What are colloids?
Colloids are mixtures containing solids in liquid or liquid in liquid and all of these contain distinct solid (and/or liquid) particles which are dispersed to various degrees in a liquid medium. The size of the particles determines the properties of the colloid.
The term colloid also is specific to the size of the individual particles. The particles are larger than atomic dimensions but small enough to exhibit Brownian motion.
Particle size and colloids
If the particles are larger, their dynamic behaviour within the suspension is governed by forces of gravity and sedimentation. For smaller particles in colloids, irregular motion in suspension can be attributed to the collective bombardment of a myriad of thermally agitated molecules in the liquid suspending medium. This was described originally by Albert Einstein in his dissertation.
This erratic particle behaviour could adequately be described using the theory of Brownian motion. This critical size range (or particle diameter) of these particles typically ranges from nanometers (10−9 m) to micrometers (10−6 m).

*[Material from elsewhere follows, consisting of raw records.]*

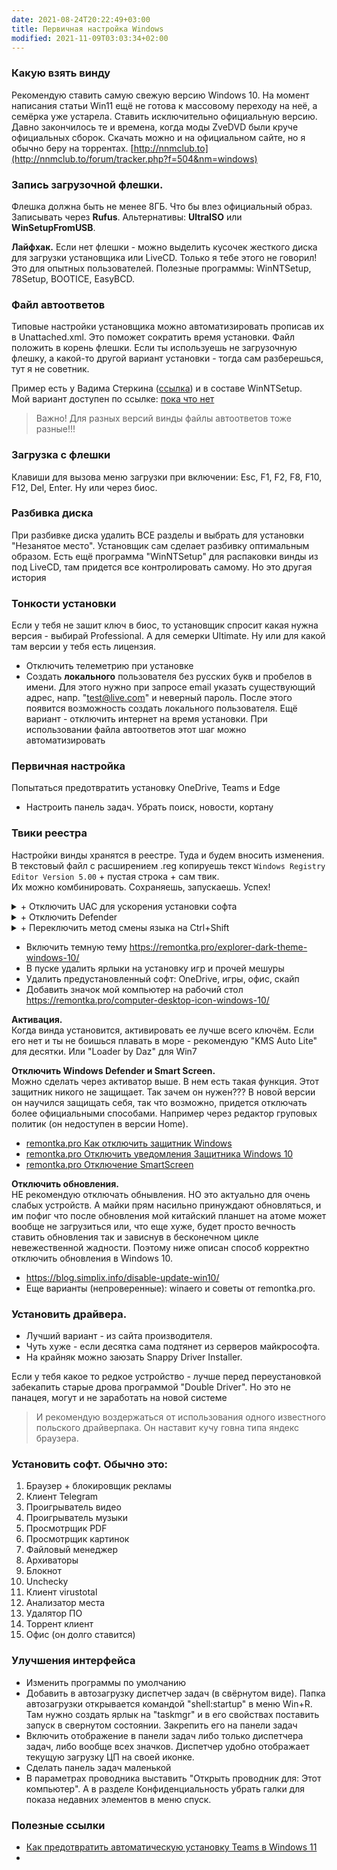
 ```yaml
---
date: 2021-08-24T20:22:49+03:00
title: Первичная настройка Windows
modified: 2021-11-09T03:03:34+02:00
---
```


### **Какую взять винду**
Рекомендую ставить самую свежую версию Windows 10. На момент написания статьи Win11 ещё не готова к массовому переходу на неё, а семёрка уже устарела. Ставить исключительно официальную версию. Давно закончилось те и времена, когда моды ZveDVD были круче официальных сборок. Скачать можно и на официальном сайте, но я обычно беру на торрентах. [http://nnmclub.to](http://nnmclub.to/forum/tracker.php?f=504&nm=windows)

### **Запись загрузочной флешки.**  
Флешка должна быть не менее 8ГБ. Что бы влез официальный образ.  
Записывать через **Rufus**. Альтернативы: **UltraISO** или **WinSetupFromUSB**.

**Лайфхак.** Если нет флешки - можно выделить кусочек жесткого диска для загрузки установщика или LiveCD. Только я тебе этого не говорил! Это для опытных пользователей. Полезные программы: WinNTSetup, 78Setup, BOOTICE, EasyBCD.

### **Файл автоответов**
Типовые настройки установщика можно автоматизировать прописав их в Unattached.xml. Это поможет сократить время установки. Файл положить в корень флешки. Если ты используешь не загрузочную флешку, а какой-то другой вариант установки - тогда сам разберешься, тут я не советник. 

Пример есть у Вадима Стеркина ([ссылка](https://www.outsidethebox.ms/19924/)) и в составе WinNTSetup.  
Мой вариант доступен по ссылке: [пока что нет](#)

>Важно! Для разных версий винды файлы автоответов тоже разные!!!

### **Загрузка с флешки**
Клавиши для вызова меню загрузки при включении: Esc, F1, F2, F8, F10, F12, Del, Enter. Ну или через биос.

### **Разбивка диска**  
При разбивке диска удалить ВСЕ разделы и выбрать для установки "Незанятое место". Установщик сам сделает разбивку оптимальным образом. Есть ещё программа "WinNTSetup" для распаковки винды из под LiveCD, там придется все контролировать самому. Но это другая история

### **Тонкости установки**  
Если у тебя не зашит ключ в биос, то установщик спросит какая нужна версия - выбирай Professional. А для семерки Ultimate. Ну или для какой там версии у тебя есть лицензия.

- Отключить телеметрию при установке
- Создать **локального** пользователя без русских букв и пробелов в имени. Для этого нужно при запросе email указать существующий адрес, напр. "test@live.com" и неверный пароль. После этого появится возможность создать локального пользователя. Ещё вариант - отключить интернет на время установки. При использовании файла автоответов этот шаг можно автоматизировать

### **Первичная настройка**  
Попытаться предотвратить установку OneDrive, Teams и Edge
- Настроить панель задач. Убрать поиск, новости, кортану

### **Твики реестра**
Настройки винды хранятся в реестре. Туда и будем вносить изменения.  
В текстовый файл с расширением .reg копируешь текст ```Windows Registry Editor Version 5.00``` + пустая строка + сам твик.  
Их можно комбинировать. Сохраняешь, запускаешь. Успех! 


<details markdown="1"><summary markdown="0">+ Отключить UAC для ускорения установки софта</summary>
```
[HKEY_LOCAL_MACHINE\SOFTWARE\Microsoft\Windows\CurrentVersion\Policies\System]
"ConsentPromptBehaviorAdmin"=dword:00000000
"EnableLUA"=dword:00000000
"PromptOnSecureDesktop"=dword:00000000
```
</details>

<details markdown="1"><summary markdown="0">+ Отключить Defender</summary>
Полное отключение сработает только если сначала вручную отключить пункт "Защита от подделки". Win10: Параметры > Обновление и безопасность > Безопасность Windows > Защита от вирусов и угроз > Параметры защиты от вирусов и угроз (Управление нрастройкамии) > Защита от подделки (Откл)

```
[HKEY_LOCAL_MACHINE\SOFTWARE\Policies\Microsoft\Windows Defender]
"DisableAntiSpyware"=dword:00000001
"AllowFastServiceStartup"=dword:00000000
"ServiceKeepAlive"=dword:00000000

[HKEY_LOCAL_MACHINE\SOFTWARE\Policies\Microsoft\Windows Defender\Real-Time Protection]
"DisableIOAVProtection"=dword:00000001
"DisableRealtimeMonitoring "=dword:00000001

[HKEY_LOCAL_MACHINE\SOFTWARE\Policies\Microsoft\Windows Defender\Spynet]
"DisableBlockAtFirstSeen"=dword:00000001
"LocalSettingOverrideSpynetReporting"=dword:00000000
"SubmitSamplesConsent"=dword:00000002

[HKEY_LOCAL_MACHINE\SOFTWARE\Microsoft\Windows Defender Security Center\Notifications]
"DisableNotifications"=dword:00000001

[HKEY_LOCAL_MACHINE\SOFTWARE\Policies\Microsoft\Windows Defender Security Center\Notifications]
"DisableNotifications"=dword:00000001
```
</details>

<details markdown="1"><summary markdown="0">+ Переключить метод смены языка на Ctrl+Shift</summary>
```
[HKEY_CURRENT_USER\Keyboard Layout\Toggle]
"Hotkey"="2"
"Language Hotkey"="2"
"Layout Hotkey"="3"
```
[ссылка на скрипт](https://softikbox.com/kak-izmenit-sochetanie-klavish-dlya-smenyi-raskladki-klaviaturyi-na-windows-10-21931.html)
</details>


- Включить темную тему <https://remontka.pro/explorer-dark-theme-windows-10/>
- В пуске удалить ярлыки на установку игр и прочей мешуры
- Удалить предустановленный софт: OneDrive, игры, офис, скайп
- Добавить значок мой компьютер на рабочий стол <https://remontka.pro/computer-desktop-icon-windows-10/>

 **Активация.**  
Когда винда установится, активировать ее лучше всего ключём. Если его нет и ты не боишься плавать в море - рекомендую "KMS Auto Lite" для десятки. Или "Loader by Daz" для Win7

**Отключить Windows Defender и Smart Screen.**  
Можно сделать через активатор выше. В нем есть такая функция. Этот защитник никого не защищает. Так зачем он нужен??? В новой версии он научился защищать себя, так что возможно, придется отключать более официальными способами. Например через редактор груповых политик (он недоступен в версии Home).  
- [remontka.pro Как отключить защитник Windows](https://remontka.pro/windows-defender-turn-off/)
- [remontka.pro Отключить уведомления Защитника Windows 10](https://remontka.pro/windows-protection-notification-disable/)
- [remontka.pro Отключение SmartScreen](https://remontka.pro/smartscreen-off-windows-10/)

**Отключить обновления.**  
НЕ рекомендую отключать обнывления. НО это актуально для очень слабых устройств. А майки прям насильно принуждают обновляться, и им пофиг что после обновления мой китайский планшет на атоме может вообще не загрузиться или, что еще хуже, будет просто вечность ставить обновления так и зависнув в бесконечном цикле невежественной жадности. Поэтому ниже описан способ корректно отключить обновления в Windows 10. 
- <https://blog.simplix.info/disable-update-win10/>
- Еще варианты (непроверенные): winaero и советы от remontka.pro.

### **Установить драйвера.**  
- Лучший вариант - из сайта производителя.  
- Чуть хуже - если десятка сама подтянет из серверов майкрософта.  
- На крайняк можно заюзать Snappy Driver Installer. 

Если у тебя какое то редкое устройство - лучше перед переустановкой забекапить старые дрова программой "Double Driver". Но это не панацея, могут и не заработать на новой системе

> И рекомендую воздержаться от использования одного известного польского драйверпака. Он наставит кучу говна типа яндекс браузера.

### **Установить софт.** Обычно это: 
1. Браузер + блокировщик рекламы
1. Клиент Telegram
1. Проигрыватель видео 
1. Проигрыватель музыки
1. Просмотрщик PDF
1. Просмотрщик картинок
1. Файловый менеджер
1. Архиваторы
1. Блокнот
1. Unchecky
1. Клиент virustotal
1. Анализатор места
1. Удалятор ПО
1. Торрент клиент
1. Офис (он долго ставится)


### **Улучшения интерфейса**
- Изменить программы по умолчанию
- Добавить в автозагрузку диспетчер задач (в свёрнутом виде). Папка автозагрузки открывается командой "shell:startup" в меню Win+R. Там нужно создать ярлык на "taskmgr" и в его свойствах поставить запуск в свернутом состоянии. Закрепить его на панели задач
- Включить отображение в панели задач либо только диспетчера задач, либо вообще всех значков. Диспетчер удобно отображает текущую загрузку ЦП на своей иконке.
- Сделать панель задач маленькой
- В параметрах проводника выставить "Открыть проводник для: Этот компьютер". А в разделе Конфиденциальность убрать галки для показа недавних элементов в меню спуск.


### Полезные ссылки
- [Как предотвратить автоматическую установку Teams в Windows 11](https://www.outsidethebox.ms/21375/)
-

Nanoparticles in colloids and human diseases
Several neurodegerative diseases are linked to colloidal deposits in the brain containing nanoparticles. These are activated within the brain by colloidal or particulate material of exogenous origin. While the sites of damage and types of aggregate involved can vary widely, the sequence of events triggered by their chronic presence with the brain is more or less common.
These diseases commonly have genetic origins that involve accumulation of complex carbohydrates and lipids, such as galactosidoses and sphingolipidoses. These insoluble deposits are intolerable to the brain and its vital functions.
The growing exposure of the population to nanoparticles from a variety of sources thus is a cause for concern. The major route of contact with such materials is not by way of inhalation of ambient air and fumes, but increasingly by the use of nanoparticles in consumer products, food additives and medical drugs. The final effects of these exposures are unknown.
The ability of colloids and nanoparticles to initiate inflammatory events within the brain may be based on factors like:
- The particulate deposits are chemically inert but if they are of the critical size, they can lead to the initiation of immune responses from glial cells or the defence cells of the brain.
- These colloidal nanoparticles have a large surface area and thus can serve as an attractant of metal ions. When these include transition metals capable of expressing more than one valence state under physiological conditions (for example Fe, Cu, Mn), this forms an effective platform for Fenton-like cycling activity. This can lead to production of reactive oxygen species and cause oxidative damage to the brain.